Happy or Unhappy Meals? The Conflict between CSPI and McDonald’s

July 9, 2010

This month the Center for Science in the Public Interest (CSPI) announced it would sue McDonald’s over the use of toys in Happy Meals.  The announcement was part of a letter sent to McDonald’s demanding it change its ways.  The toys are said to lure children into a life of unhealthy eating and even obesity.  The toys are deemed “unfair” and “deceptive” advertising that is illegal in many states. 

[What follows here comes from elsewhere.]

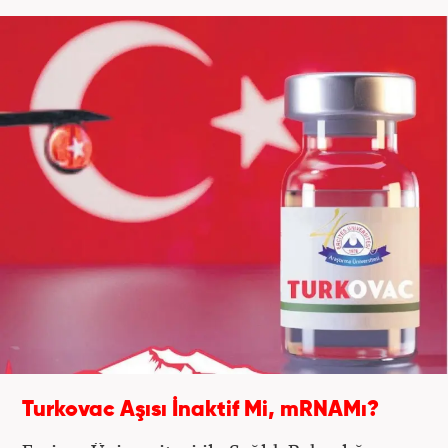
Turkovac Aşısı İnaktif Mi, mRNAMı?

“McDonald’s is the stranger in the playground handing out candy to children,” said CSPI litigation director Stephen Gardner. “McDonald’s use of toys undercuts parental authority and exploits young children’s developmental immaturity—all this to induce children to prefer foods that may harm their health. It’s a creepy and predatory practice that warrants an injunction.”  http://www.cspinet.org/new/201006221.html

Happy Meal toys have been part of the Beanie Baby fad and have had links to numerous movies, television shows, and cartoons.  The list of toys include Star Wars, Hello Kitty, Spiderman, and Shrek.  These are powerful draws for small children and even some adults.  However, adults should be able to make informed choices about nutrition and health but small children cannot.  Parents argue that cannot ignore the nag factor and give in to demands from their small children for unhealthy Happy Meals.  Even with some healthy options, the Happy Meals are generally unhealthy with fat, sugar, and salt.  In essence, CSPI contents that MacDonald’s socially irresponsible.

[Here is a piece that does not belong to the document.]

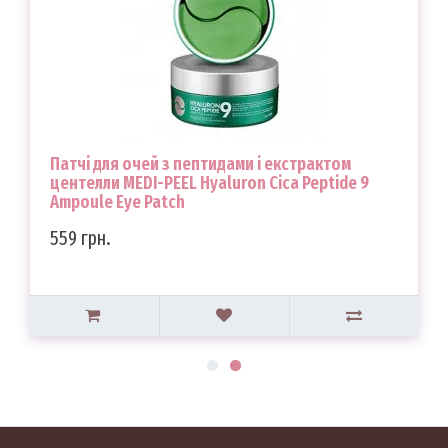
Патчі для очей з пептидами і екстрактом
центелли MEDI-PEEL Hyaluron Cica Peptide 9
Ampoule Eye Patch
559 грн.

McDonald’s waited a few days then responded strongly to the CSPI threatened lawsuit.  McDonald’s CEO Jim Skinner said “Happy Meals are a fun treat, with right-sized, quality food choices.”  The message was part of a letter written in response to the letter from the CSPI.  McDonald’s maintains that it offers choices to parents including healthy options such as apples and milk. 

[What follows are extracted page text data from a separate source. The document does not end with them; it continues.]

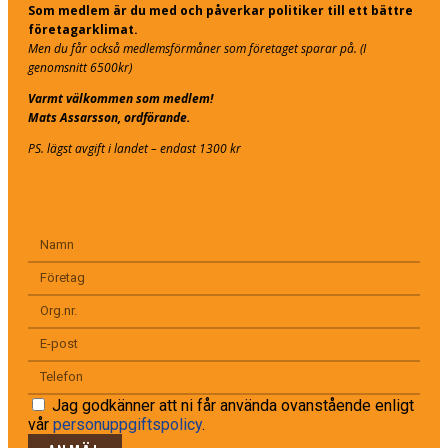
Som medlem är du med och påverkar politiker till ett bättre
företagarklimat.
Men du får också medlemsförmåner som företaget sparar på. (I
genomsnitt 6500kr)
Varmt välkommen som medlem!
Mats Assarsson, ordförande.
PS. lägst avgift i landet – endast 1300 kr
Jag godkänner att ni får använda ovanstående enligt
vår
personuppgiftspolicy
.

“’Walt Riker, McDonald’s vice president of global media relations, said CSPI’s letter crossed the line with their “unprofessional rhetoric and insulting tone.’ The Happy Meal, Riker said, is a popular and positive experience that can be a part of a healthy meal. ‘There are plenty of options and combinations that would fit within a daily diet,’ Riker said, adding that in the U.S., the company advertises a Happy Meal with white-meat nuggets, low-fat milk and apple dippers.” http://chicagobreakingbusiness.com/2010/07/mcdonalds-ceo-stands-up-for-happy-meal-toys.html

As is common, social media has become a part of this lawsuit/health debate.  Angry stakeholders have posted negative comments to the CSPI Facebook page about the lawsuit.  Here is a sample post:

“I do agree with the mission of CSPI, to make our food safer and more nutritious. However, I do not agree with this lawsuit. It is still the job of the parents, not an agency, to protect their children and make healthly choices on their behalf, and to lead them into the future with the tools necessary to make their own choices on nutrition.”  http://www.facebook.com/pages/Center-for-Science-in-the-Public-Interest-CSPI/240937060405?ref=search

There is a concern that the CSPI is going too far and that the lawsuit is frivolous.  People feel there are more important issues for the CSPI to address and that the Happy Meals are really a personal issue for parents and should not involve the courts or government regulation.  http://www.marketwire.com/press-release/Parents-Debate-Center-Science-Public-Interests-Facebook-Page-About-McDonalds-Lawsuit-1282901.htm

Questions to Consider

  1. Are Happy Meals unfairly attracting children to unhealthy food?  Defend your answer.
  2. What merit is there in the CPSI’s actions even if you think they go too far?
  3. How effective do you think the McDonald’s defense is for the issue?  Justify your answer.
  4. What makes this case a public relations concern? 
  5. What does McDonald’s stand to lose in this case?
  6. How is social media helping or hurting McDonald’s in this case?
  7. What are the ethical concerns in this case?